Gram-Schmidt Orthogonalization Calculator
Orthogonalize two 2D vectors using the Gram-Schmidt process.
Find the orthogonal pair and the orthonormal basis, with verification of perpendicularity.
The Gram-Schmidt process converts any set of linearly independent vectors into a set of mutually perpendicular (orthogonal) vectors that span the same space. Orthonormal bases — orthogonal with unit length — are fundamental to linear algebra, numerical methods, and quantum mechanics.

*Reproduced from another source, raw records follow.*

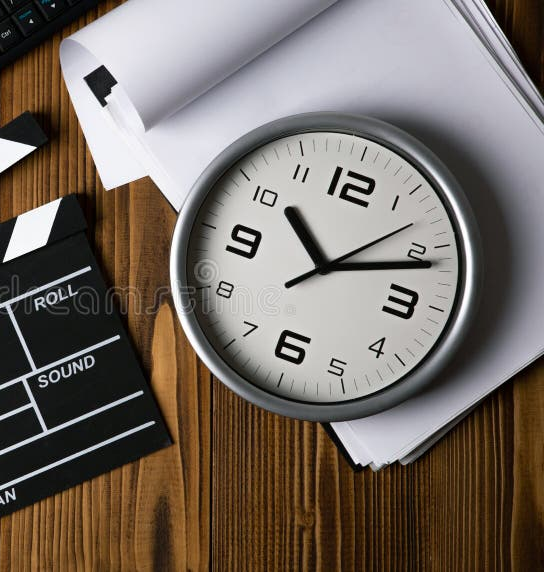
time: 10:11
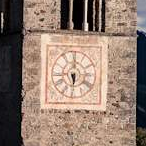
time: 5:59
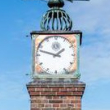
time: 1:47
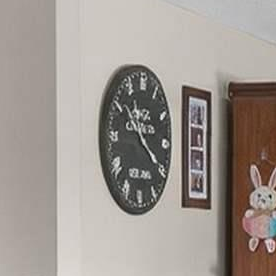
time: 10:20
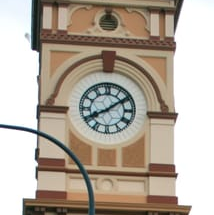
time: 8:09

The process for two vectors u1 and u2:
Step 1: v1 = u1 (keep the first vector)
Step 2: v2 = u2 - (u2 · v1 / |v1|²) v1
The second term is the projection of u2 onto v1. Subtracting it removes the component of u2 that lies along v1, leaving only the perpendicular component.
Verify orthogonality: v1 · v2 = 0 (the dot product should be zero, or near zero accounting for floating-point rounding).

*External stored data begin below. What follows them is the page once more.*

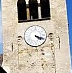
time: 4:18
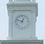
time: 12:48
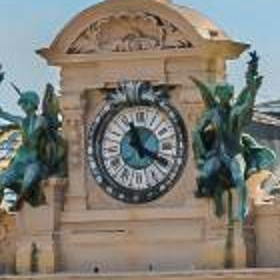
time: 11:19
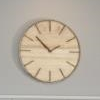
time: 1:52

Normalize to get the orthonormal basis:
e1 = v1 / |v1| e2 = v2 / |v2|
Why it matters. QR decomposition in numerical linear algebra uses Gram-Schmidt (or a numerically stable variant). Orthonormal bases simplify projections dramatically — the projection of any vector onto an orthonormal basis vector is just their dot product. In quantum mechanics, states are represented as vectors in a Hilbert space, and the basis states must be orthonormal.
The classic instability note: repeated Gram-Schmidt on many vectors accumulates floating-point errors. For large problems, modified Gram-Schmidt or Householder reflections are preferred. For two or three vectors as here, classic Gram-Schmidt is perfectly adequate.